Blog: Finding of gender discrimination in access to promotion leads to maximum award of compensation
Arthur Cox partner Kevin Langford and associate Ailbhe Moloney explore a recent gender discrimination ruling.
In December 2020 an Adjudication Officer of the Workplace Relations Commission (AO) issued his decision in the case of Yvonne O’Rourke v Minister for Defence ADJ-00007375 and DEC-E2020 granting the maximum award of compensation for gender discrimination.
The complainant was a former member of the Defences Forces who had been serving in the rank of Captain in the Air Corps. She brought three separate complaints against the Defence Forces under the Employment Equality Acts 1998-2015: (1) discrimination on the ground of gender in relation to access to promotion; (2) discrimination on the grounds of gender and family in relation to delay in processing her ill health retirement causing her financial detriment; and (3) victimisation due to the delay in processing her retirement.
The second complaint failed as she did not have a comparator, as required under Section 6(1) of the Employment Equality Acts. Although the AO held that the complainant was not estopped from bringing the second complaint (of victimisation) due to settlement of an earlier case between the parties, he found that delays in effecting her retirement did not amount to victimisation.

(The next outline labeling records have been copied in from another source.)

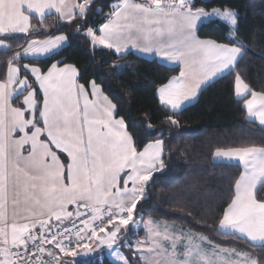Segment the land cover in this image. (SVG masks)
<instances>
[{
  "label": "snow or ice",
  "instance_id": "1",
  "mask_svg": "<svg viewBox=\"0 0 264 264\" xmlns=\"http://www.w3.org/2000/svg\"><path fill=\"white\" fill-rule=\"evenodd\" d=\"M89 6V0H84L74 7L86 16ZM66 7L63 0H0V34L29 33L30 14L43 17L46 9H54L64 18ZM193 7L191 0H170L166 5L161 0H122L105 23L97 29L87 28L86 35L93 45L117 54L129 48L145 53L159 49L168 61L182 65L179 76L158 89L161 105L175 112L195 97L204 83L230 70L242 55V45L229 46L197 35L198 22L204 19L220 18L235 26L231 11L207 13L193 11ZM66 39L57 35L32 41L13 62L58 55ZM23 70L30 74L31 83L28 76L19 78V67L11 66L7 80L0 83V264H51V259L40 258L46 251L54 258L52 250L43 247L46 242L66 256H76L70 247L73 232L79 238L75 246L83 247L85 256L95 239L107 244L118 264H132L113 245L119 241V248L133 250L128 236L119 237L120 225H130L145 185L163 168V142L138 148L124 119L114 118L116 105L94 81L90 90L79 84L73 65L57 61L46 72L28 65ZM13 84H18L19 90L12 88ZM234 91L237 96L250 91L239 75ZM20 95L21 106L13 107L12 100ZM251 97L245 100L248 113L264 125V94L251 92ZM168 119L177 123L171 116ZM214 156L236 159L243 166L235 179L234 195L218 218V230L251 245H264V147L217 148ZM72 205L75 211L69 210ZM53 220L56 223H50ZM77 220L83 225L79 229ZM152 224L149 220L147 226L155 239L148 252L164 256L163 264H242L233 259L241 256L243 264H264L235 248L214 244L203 234L181 230L176 236L165 226L161 241V233L154 231ZM37 226L39 235L34 232ZM164 242L171 252L161 249ZM141 243L136 241L138 257L144 264H156L150 257L139 256Z\"/></svg>",
  "mask_w": 264,
  "mask_h": 264
},
{
  "label": "trees",
  "instance_id": "2",
  "mask_svg": "<svg viewBox=\"0 0 264 264\" xmlns=\"http://www.w3.org/2000/svg\"><path fill=\"white\" fill-rule=\"evenodd\" d=\"M118 2L122 0H96L86 16L70 23L60 24L56 16H50L42 22L33 21V30L27 35L0 37L7 46L0 51V83L7 80L9 65L19 67L21 78L28 76L31 83L24 65L38 66L46 72L51 63L62 61L77 69L79 83L87 89L93 81L100 86L116 105V118L124 119L138 148L157 140L163 142V168L152 176L137 204L127 231L131 242L145 238V230L136 232L134 226L152 219L177 224L203 234L217 245L242 250L264 261V246L253 247L218 230V218L234 195L235 179L242 170L213 161L217 148L264 147V129L247 119L244 101L237 100L234 91L239 75L251 92L264 94V0H193V11L219 9L236 14V39H230V29L218 21L201 24L197 35L202 40L242 45L243 57L231 74L204 89L197 103L180 113L168 111L157 97L159 87L179 76V69L134 54L118 57L108 49L94 48L87 37V28L97 29L105 23L112 5ZM57 35L68 40L58 55L13 62V57L32 41L42 42ZM22 100L23 95L13 105L20 107ZM169 116L177 123H171ZM120 250L132 264H141L133 251L127 247ZM101 257L98 254L86 261L75 260L74 264H101ZM67 260L70 258L62 264H73ZM102 264L113 263L104 258Z\"/></svg>",
  "mask_w": 264,
  "mask_h": 264
},
{
  "label": "crops",
  "instance_id": "3",
  "mask_svg": "<svg viewBox=\"0 0 264 264\" xmlns=\"http://www.w3.org/2000/svg\"><path fill=\"white\" fill-rule=\"evenodd\" d=\"M95 1H96V0H89L90 6H91ZM56 2L59 3L60 0H56ZM83 2H84V0H63V3L67 6V7L63 10V11L65 12V16H64V18H61L60 14L56 13L54 9H46V10H45V15H44L43 17H40L38 14H30L29 33L32 32V30H33V26H32L33 21L42 22L43 20H45L46 18H48V17H50V16H56L57 19H58V22H59L60 24H67V23L72 22L76 17L81 16V15L79 14V9L76 8V7H74V6H75V5H78V4H82ZM116 4H117V3H115V4L112 5V10H113V8L116 6ZM90 6H89V7H90ZM89 7H88V8H89ZM88 8L86 9V12H87ZM69 13H70V15H69ZM26 14H27V13H26ZM214 21H216V20H214ZM209 22H212V21H206V19H204L202 23L198 22V27H199L201 24L209 23ZM218 22H220V23L226 25V26L230 29V39H232V40L236 39V28H237V25H235L234 27H232L231 25H228V24H226V23H224V22H222V21H218ZM197 29H198V28H197ZM29 33H16V34H11V35H21V36H23V35H27V34H29ZM97 34H99V33H97ZM4 36H10V35L0 34V37H4ZM87 37H88V36H87ZM88 38L90 39V37H88ZM233 38H234V39H233ZM90 41H91V40H90ZM0 45H2V46H0V51L7 49V46H6L5 43L0 42ZM67 45H68V40L66 39V42L63 44V46H62L58 51L60 52L62 49H64L65 47H67ZM92 45H93V44H92ZM93 47H94V48H97V49H108V48H105V47H103V46H101V45H98V44H97V45H93ZM108 50H110V49H108ZM110 51L113 52V53H114L116 56H118V57H124V56H127V55H129V54H134L135 56H138V57L143 58V59L148 60V61H154V60H156V61H158L161 65H163V66H165V67H168V68H172V69H176V68H177V69H179L180 71H181V69H182V65H180V64H178V63H176V62L168 61L166 58H164L162 52H161L159 49H156L155 51H153V52H148V53L141 52V51H138V50L133 49V48H129L128 50H126V51L123 52L122 54H117V53L114 52V50H110ZM241 52H242V51H241ZM242 57H243V52H242V55L238 58L237 62L234 64V66H233L230 70H225L224 72L218 74L216 77H214V78L208 80L206 83H204V84L202 85V87H201L200 89H198V91H197V95H196L195 97L191 98L190 100L186 101V102L182 105L181 109H179V110H177V111H175V112H172V111H170L168 108H166V107H165V108H166L168 111H170L171 113H180V112H182L183 110H185V109H187V108L193 106L194 104L197 103L198 98H199L200 94L202 93V91H203L204 89H206L207 87H209L210 85H212L213 83H215L216 81L220 80L221 78H223V77H225V76L231 74V73L235 70L237 64L240 62V60L242 59ZM47 58H49V56H39V57H36V58H34V59H27V58H24V59H26V60H44V59H47ZM11 67H16V66H11ZM28 74H29V73H28ZM18 75H19V78H21L20 72H19ZM29 75H30V74H29ZM30 77H31V76H30ZM21 79H22V78H21ZM77 81H78V83H79V75H78V77H77ZM79 84H80V83H79ZM11 87L14 88V89H17V90H19V88H20V86H19L18 84H13ZM88 89H89V90L91 89V85H90V87H89ZM26 94H27V93L25 92L23 95H26ZM103 95H104V94H103ZM235 95H236V94H235ZM20 97H22V95H20L19 97L14 98V99L12 100L11 103H12V106H13V107H16V106L13 105V103H14L16 100H18ZM157 97H158V100H159L158 93H157ZM236 98H237V100H239V101H244V109H245V111H246L247 119H248L251 123L256 124L258 127L264 129V125H260V124H259L258 118L249 115L248 110H247V108H246L245 100H246V99H251V98H252V97H251V90H250L249 92L243 94L242 96H237V95H236ZM22 101H23V100H22ZM22 101H21V104H22ZM162 106H163V105H162ZM17 107H18V106H17ZM163 107H164V106H163ZM114 118H116V110H115V116H114ZM116 119H117V118H116ZM126 131H127V129H126ZM162 157H163V145H162ZM213 161H214V163H216V164H224V165L238 166V167H240L241 170L243 171V166H242V165L240 164V162L237 161L236 159L218 158V157H215V156H214ZM158 170H159V169H158ZM158 170L155 171V172L153 173V175H154L156 172H158ZM153 175H152V176H153ZM151 178H152V177H151ZM150 180H151V179H150ZM150 180H149V181L147 182V184L145 185V189H146V186L148 185V183L150 182ZM120 186L123 187V183H122V182H121V185H120ZM129 186H131V185H129ZM144 192H145V190H144ZM144 192H143V193H144ZM142 195H143V194H142ZM69 210H70V211H75V210H76V209H75V205L69 206ZM134 211H135V210H134ZM124 218H126V217H124ZM43 219H47V217H43ZM147 221H148V219L145 221V223H144L142 226L148 225V224H147ZM66 222H68V221H65V223H66ZM132 222H133V221L130 222V225L132 224ZM50 223H56V222L53 220V221H50ZM113 223H118V220H114ZM130 225H129V226L120 225L122 231L118 234L119 237H124V236H126L127 231H128V229H129ZM135 226H136V225H135ZM135 226H134V228H135ZM165 226H167V230H168V232H169L170 234H172V235H176V236H179V235L181 234V230H182L184 233L192 232V231H190L189 229H186V228H184V227H181V226H179V225H177V224L166 223V222H161V221H156V220H154V222H153V224L151 225V227H152V229H153L154 231H158V232L161 233V238H160L161 240H162V235H163V233H164V231H165ZM110 227H111V225H110ZM110 227H109V228H110ZM144 230H145V238H144V239H141V241H142V242H145V244L147 245V247L150 248V247H151V244H150V243H151L152 240L155 239V237L152 236V235L149 233V228H148V227H146ZM134 231H135V230H134ZM219 231H220V233L223 234L224 236H232L231 234H228L226 230H219ZM34 232H35V233L39 232V226H37V228L34 229ZM192 233H194V232H192ZM194 234H196V233H194ZM233 237H234V236H233ZM242 240H244V239H242ZM244 241H245V240H244ZM246 242H247V241H246ZM135 243H136V241H132L133 246H134ZM247 243L250 244L249 242H247ZM214 244H215V243H214ZM92 245H93V247H92L91 250H89V252H90L89 255H87V256L84 255V252L86 251L85 249L80 250L76 256L70 257V260H71V261H70V260H67L66 263H68V262H72V263L74 264V261H75V260L86 261V260H88V259H90V258H92L93 256H96V255H98V254H101L102 256L105 254V253H104V250H105V247L107 246V244H100L97 240L94 239ZM118 245H119V241H117V244H115L114 246H116L117 248H119ZM161 245H162L161 248H163V249H165V248H166L167 250H170V249H171V248L169 247V245H168L167 242H164V243H162ZM250 245H251V244H250ZM251 246H253V247H263L264 245H261V243L257 242L255 245H251ZM119 249H120V248H119ZM237 250H238V249H237ZM132 251H133V250H132ZM238 251L243 252V253H246V252H244V251H242V250H238ZM134 254H135V253H134ZM247 254H248V253H247ZM248 255H249L251 258H254V257L251 256L250 254H248ZM233 259L239 260V261H241L242 264H243V260H244V258H243L242 256H241V257H233ZM164 260H165V258L162 257V259L160 260L159 264H163V261H164ZM156 262H157V261H156ZM63 263H64V262H63ZM141 264H142V263H141ZM157 264H158V262H157Z\"/></svg>",
  "mask_w": 264,
  "mask_h": 264
},
{
  "label": "built area",
  "instance_id": "4",
  "mask_svg": "<svg viewBox=\"0 0 264 264\" xmlns=\"http://www.w3.org/2000/svg\"><path fill=\"white\" fill-rule=\"evenodd\" d=\"M129 2H135V3H151V0H129ZM170 2V0H161V4L162 5H166ZM175 2H178V0H175ZM191 3L194 5V2L193 0H191ZM154 7V5H153ZM126 217V216H125ZM90 219V217H88ZM68 223V222H66ZM97 224H99V221H97ZM111 224H106L105 227L106 228H109ZM71 227V225H69ZM83 225L80 224L79 220L76 221V228L79 229L80 227H82ZM37 235H39L40 233L37 232L36 233ZM79 238L75 235V232H73V235L71 237V240H72V244L70 245V247H72L77 253L80 251V250H83L84 248L83 247H76V242ZM94 240V239H93ZM93 240L91 241V246H90V250L92 249L93 247ZM87 242V240L85 241ZM67 243V242H65ZM43 247L45 249H51L53 254H54V258H50L47 254V251L40 257L41 259H43L44 261H49L51 259V264H57V261L59 262H62L64 259H67V258H70V257H73V256H66L64 255L63 252H61L58 248H55L54 244H49V243H45L43 245ZM32 252H29V256H32Z\"/></svg>",
  "mask_w": 264,
  "mask_h": 264
},
{
  "label": "rangeland",
  "instance_id": "5",
  "mask_svg": "<svg viewBox=\"0 0 264 264\" xmlns=\"http://www.w3.org/2000/svg\"><path fill=\"white\" fill-rule=\"evenodd\" d=\"M209 13H211V12H209ZM233 13V12H232ZM234 15H235V18H236V25H237V16H236V14L235 13H233ZM214 20H216V21H222V22H224L223 20H221L220 18H213V19H211V20H207L206 19V21H214ZM224 23H226V22H224ZM226 24H228V23H226ZM228 25H230V24H228ZM232 26V25H231ZM232 27H234V26H232ZM27 59H34V58H36V57H31V56H29V57H26ZM10 66V65H9ZM149 220H151L152 222H154V220H152V219H148V221ZM148 221H147V224H148ZM146 227H148L147 225H145V226H142V225H136L135 226V228H134V230L136 231V232H138V231H140L141 229H145ZM126 236H127V234H126ZM130 238V237H129ZM130 240H131V238H130ZM161 240V239H160ZM138 241H140V242H142L141 240H138ZM153 241V240H152ZM152 241H151V247H153V243H152ZM162 241V240H161ZM159 242V241H158ZM162 244V243H161ZM162 246V245H161ZM113 247L114 248H117L116 246H114L113 245ZM148 247H147V245L145 244V242H142L141 243V246H140V248H139V256H141V257H145V258H147V257H150L153 261H157L158 262V264H159V262H160V260L162 259V257H164V256H159V255H157L155 252H153V253H149L148 252ZM162 250H163V248H161ZM117 250L118 251H120L121 252V254L124 256V257H126L125 255H124V253L119 249V248H117ZM168 252H171V249L170 250H167ZM133 252L135 253V257L136 258H138L139 260H140V262L142 263V264H144V262H143V259H141V258H139L138 257V254H137V248H136V243L134 244V246H133ZM104 255L102 256V258L104 259V258H107L111 263H113V264H118V262H117V260L115 259V257H114V255L111 253V250L108 248V246H106L105 247V250H104ZM165 258V257H164ZM157 262H156V264H157Z\"/></svg>",
  "mask_w": 264,
  "mask_h": 264
}]
</instances>
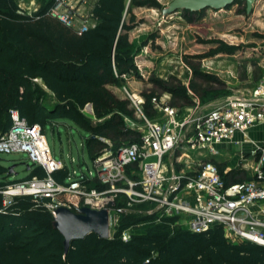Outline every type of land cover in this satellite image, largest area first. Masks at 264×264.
Masks as SVG:
<instances>
[{"label":"built area","instance_id":"obj_1","mask_svg":"<svg viewBox=\"0 0 264 264\" xmlns=\"http://www.w3.org/2000/svg\"><path fill=\"white\" fill-rule=\"evenodd\" d=\"M50 14L72 27L77 16L66 0H55ZM88 29L83 25L77 30ZM135 102L144 124L142 129L134 123L130 128L142 131L139 140L110 146L93 159L95 172L79 175L54 158L41 125L29 124L12 110L13 126L0 136V155L25 153L30 162L27 166L42 167L47 176L0 190L3 208L8 209L16 197L27 196L51 215L60 208L103 210L112 203L109 239L119 232L127 243L133 231L132 226L121 230L122 216L132 214L134 204L154 205L147 214L157 224L179 219L176 226H186L193 234L219 226L231 243L264 247V143H255L248 136L251 128L264 123V76L247 95L233 94L213 106L195 102L180 109L154 97V108L161 114L157 119L142 113L141 99ZM238 133L243 136L241 141H235ZM244 143L253 145L252 159L240 150L238 160L253 177L228 183L212 160L222 155L226 144ZM191 155L198 156L196 164ZM65 167L70 177L59 182L54 174ZM121 199L128 206L118 207Z\"/></svg>","mask_w":264,"mask_h":264},{"label":"trees","instance_id":"obj_2","mask_svg":"<svg viewBox=\"0 0 264 264\" xmlns=\"http://www.w3.org/2000/svg\"><path fill=\"white\" fill-rule=\"evenodd\" d=\"M136 2L130 0L128 5L127 0H101L103 23L80 33L50 14L55 0L32 16L22 13L15 0H0V74L15 77L21 90L13 102L7 99V105L44 131L59 120L73 122L90 134L85 147L93 159L99 155L100 137L139 139L141 133L125 130L119 117L120 113H128L125 101L108 88L126 67H133L125 55L132 29L125 16L128 6ZM35 76L44 80L60 104L45 111L39 107L31 111L28 81ZM134 98L139 99L137 95ZM88 105L97 118L110 117L93 124L81 113ZM3 113L1 110L2 133L13 126L10 114L2 124ZM45 116L47 122L43 123ZM30 170H38L39 175L32 173L27 180L47 176L42 167ZM222 175L228 181L229 175ZM54 177L64 182L70 177L69 168L56 172ZM16 182L0 181V190ZM139 221L125 216L121 230ZM177 230L174 235L151 231L129 243L91 234L74 241L66 254L64 237L54 229L50 212L31 196L15 199L4 209L0 194V264H264V247L231 243L222 227L201 234Z\"/></svg>","mask_w":264,"mask_h":264},{"label":"rangeland","instance_id":"obj_3","mask_svg":"<svg viewBox=\"0 0 264 264\" xmlns=\"http://www.w3.org/2000/svg\"><path fill=\"white\" fill-rule=\"evenodd\" d=\"M49 1L15 0L20 11L31 16ZM173 1L137 0L128 6L129 13L125 18L132 29L129 32L130 47L125 55L132 61L133 67L131 70L126 67L108 86L117 98L126 103L128 113L119 114L125 130L131 129L132 123L143 128L144 121L138 114L136 100L143 101L141 110L146 117L157 119L161 114L154 108V97L183 109L195 102H212L233 94L247 95L264 76L259 66L264 64V0H257L251 14L247 13L246 3L238 1L223 10L206 9L197 14L180 10L164 16V9ZM66 2L74 7L77 15L73 26L81 28L87 25L91 29L103 23L101 0ZM127 4L130 5V0H127ZM79 7L84 9L80 20L77 13ZM28 84L31 111L37 107L45 111L60 104L41 77H33ZM20 92L15 77L0 74V111L4 112L1 116L2 124L13 110L7 105V99L11 98L13 102ZM135 95L139 99L134 98ZM81 113L91 119L93 124L110 117L97 118L91 105L81 109ZM44 118L43 123H46V116ZM136 131L142 134L141 130ZM0 132L1 136L2 129ZM45 134L54 158L66 163L73 174L75 171L78 175L88 173L89 170L95 172L93 158L85 147L86 139L90 138L87 131L69 120H59L55 126L49 125ZM137 139L132 141L126 137H117L116 140H110L100 137L99 155L110 146L119 147ZM191 158L193 164L198 162L197 155H191ZM29 164L25 153L1 154L0 181H25L32 173L39 175L38 170H28ZM221 168L225 171L226 166ZM19 198L22 197L15 199ZM126 206L128 202L121 199L118 207ZM152 208L154 205L134 204L130 209L132 214L122 216V219L125 216L141 219L130 225L132 239L138 235H149L151 231L169 235H174L177 229L188 232L186 226H176L175 222L179 219L157 224L147 214ZM113 237L108 240H121L119 232Z\"/></svg>","mask_w":264,"mask_h":264},{"label":"water","instance_id":"obj_4","mask_svg":"<svg viewBox=\"0 0 264 264\" xmlns=\"http://www.w3.org/2000/svg\"><path fill=\"white\" fill-rule=\"evenodd\" d=\"M237 1L246 3L248 14L252 13L257 2V0H174L163 13L167 16L180 10L194 13L206 9L223 10ZM27 168L30 170V166ZM112 206L113 204L109 203L103 210L82 208L78 211L60 208L52 213L53 227L64 237L66 254L74 241H82L91 234L98 235L100 239H109V208Z\"/></svg>","mask_w":264,"mask_h":264},{"label":"crops","instance_id":"obj_5","mask_svg":"<svg viewBox=\"0 0 264 264\" xmlns=\"http://www.w3.org/2000/svg\"><path fill=\"white\" fill-rule=\"evenodd\" d=\"M79 14V20L83 17V13H84V9H82V7H79L78 12ZM76 30L79 29L77 27H75V25L73 26ZM95 28V27H94ZM264 63V62H263ZM260 66V73L263 72L264 74V64H259ZM251 72V71H250ZM263 77V76H262ZM229 97V96H228ZM227 99V98H226ZM226 99L224 98H220L217 99L215 101L212 102H206V103H202L203 105H209V106H213V105H217L223 101H225ZM249 139L255 143H264V123H261L259 125L254 126L253 128L250 129L249 131ZM243 138L242 134L238 133L235 136V141H241ZM223 151H222V155L220 157H217L215 159H213L220 171L228 176V183H233V182H242L240 179H242L243 177H245L243 179V181L245 180H249L253 177V172L250 170H245L241 167V163H239V158L237 153L242 150L244 151V153L246 154V157H250L249 159L251 160L252 157L250 156V152L253 149V145L251 143H244L242 145H235V144H226L225 146H223ZM226 166L225 171L222 170L221 167Z\"/></svg>","mask_w":264,"mask_h":264}]
</instances>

However, the first complaint was upheld. The complainant alleged that she was discriminated against because her two absences of work due to maternity leave were treated as the equivalent to the sick leave of a male officer. This led to a poor performance rating which impacted her ability to attend a mandatory training course that was required to make her eligible for promotion. Furthermore, she submitted that her failure to complete fitness tests was due to two pregnancies and should not have had a bearing on her access to mandatory training and by extension, to eligibility for promotion.
Internal handling of complainant’s grievance
The complainant raised a grievance internally and an officer was appointed as Military Investigation Officer (MIO) to investigate the grievance. In cross examination the MIO stated he was not aware of specific legal concepts related to discrimination including not being aware that pregnancy and maternity-related absences are not treated like ordinary sick leave for the purposes of a discrimination complaint.
Although the MIO recommended the complainant’s performance rating be raised from ‘poor’ to ‘good’ and recommended that a place on the 2015 mandatory training course should be reserved for her, he did not find that discrimination had occurred. He based this assessment on the evidence of the complainant’s supervisor, another officer who assured the MIO that he had not intended to discriminate against the complainant but the complainant’s long absences had influenced his assessment for her performance rating.
Systems failure
The AO concluded that the officers who dealt with the complainant’s grievance treated her lengthy absence from work in 2010 and 2011 like those of a male officer who had been absent for sickness and concluded that such a male officer would have received the same treatment.
In describing this as a “fundamental error” the AO commented on the section of the Defence Forces internal administrative procedures applicable to the grievance. He remarked that 1.5 pages were dedicated to sexual harassment.with only half a page covering discrimination without any mention of pregnancy-related discrimination at all. He concluded: “It seems that, even though women have been serving in the Defence Forces since 1979, the possibility of sexual misconduct exercised senior commanders’ minds much more than the notion that women could be disadvantaged or discriminated against because of pregnancy.”
The AO quoted from the section on discrimination in full and noted that the rights of pregnant women in anti-discrimination law were an “unknown unknown” in the Defence Forces.
The AO emphasised that the officers involved in dealing with the internal complaint were men of personal and professional integrity who would have done right by the complainant if instructed to do so and who had not acted intentionally. Rather, he found that there had been a major systems failure in the Defence Forces.
Finding of gender discrimination
The AO referred to “the longstanding jurisprudence from the Court of Justice of the European Union is clear that maternity leave and pregnancy-related sick leave are conditions which only women can experience, and which must not be equated with sick leave absences which a man might accrue”. He added: “Therefore any less favourable treatment based on these types of absence from the workplace is prima facie discrimination on the ground of gender”.
The AO found that due to the “uninformed actions” of management the complainant was discriminated against in access to promotion and that the Defence Forces had not rebutted the prima facie case of discrimination established by the complainant.
In doing so, he made the following orders for the Defence Forces:
- to undertake a “comprehensive review of training and information materials, instructions and local practices within the Defence Forces to ensure their compatibility with the protections pregnant personnel enjoy under antidiscrimination law”;
- to roll out a training programme for all Defence Forces personnel to be completed by 31 December 2022; and
- in accordance with the European law Von Colson principle that compensation in discrimination cases should be “adequate in relation to the damage sustained” in order to be “effective and to ensure it has a deterrent effect” to pay the complainant the maximum award under the Acts of two years’ salary of €117,814 together with interest.
This Decision clearly demonstrates that despite an employer’s best intentions, it is possible to inadvertently discriminate against employees in relation to pregnancy-related absences.
- Kevin Langford is a partner and Ailbhe Moloney is an associate at Arthur Cox.